──────── Dokumentauszug ────────
Mit seinen Fragen, die zusammen zu prüfen sind, möchte das vorlegende Gericht wissen, ob
Art. 3
Abs. 1 Buchst. a der Richtlinie 2000/78 und
Art. 14
Abs. 1 Buchst. a der Richtlinie 2006/54 dahin auszulegen sind, dass eine Situation, in der eine Person mit ihrer Stellenbewerbung nicht die betreffende Stelle erhalten, sondern nur den formalen Status als Bewerber erlangen möchte, und zwar mit dem alleinigen Ziel, eine Entschädigung geltend zu machen, unter den Begriff "Zugang zur Beschäftigung oder zu abhängiger Erwerbstätigkeit" im Sinne dieser Bestimmungen fällt und ob eine solche Situation nach Unionsrecht als Rechtsmissbrauch bewertet werden kann.
────────
= Was zu tun ist =
Schreibe den Dokumentauszug zur Auslegung der Richtlinien 2000/78 und 2006/54 im Anschluss an seinen letzten Satz weiter.
──────── Gesammelte Daten ────────
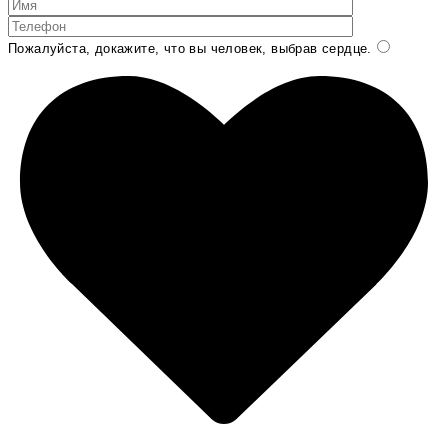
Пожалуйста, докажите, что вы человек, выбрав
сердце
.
────────
= Antwortteil =
Nach ständiger Rechtsprechung des Gerichtshofs ist in einem Vorabentscheidungsverfahren nach
Art. 267 AEUV, das auf einer klaren Aufgabentrennung zwischen den nationalen Gerichten und dem Gerichtshof beruht, allein das nationale Gericht für die Feststellung und Beurteilung des Sachverhalts des Ausgangsrechtsstreits zuständig (
vgl. u. a. Urteil vom 25. Oktober 2012, Rintisch, C-553/11,
EU:C:2012:671, Rn. 15). In diesem Rahmen beschränkt sich die Zuständigkeit des Gerichtshofs darauf, sich anhand der Sach- und Rechtslage, wie sie das vorlegende Gericht dargestellt hat, zur Auslegung oder zur Gültigkeit des Unionsrechts zu äußern, um dem vorlegenden Gericht sachdienliche Hinweise für die Entscheidung des bei ihm anhängigen Rechtsstreits zu geben (
vgl. u. a. Urteil vom 9. November 2006, Chateignier, C-346/05,
EU:C:2006:711, Rn. 22).
Folglich sind die Vorlagefragen des Bundesarbeitsgerichts auf der Grundlage der Sachverhaltsangaben in der Vorlageentscheidung zu beantworten.
Nach der Vorlageentscheidung ist das Ausgangsverfahren dadurch gekennzeichnet, dass Herr Kratzer seine Bewerbung um eine Trainee-Stelle bei R+V nicht eingereicht hat, um diese Stelle zu erhalten, sondern nur, um den formalen Status als Bewerber zu erlangen, und zwar mit dem alleinigen Ziel, auf der Grundlage der Richtlinien 2000/78 und 2006/54 eine Entschädigung geltend zu machen.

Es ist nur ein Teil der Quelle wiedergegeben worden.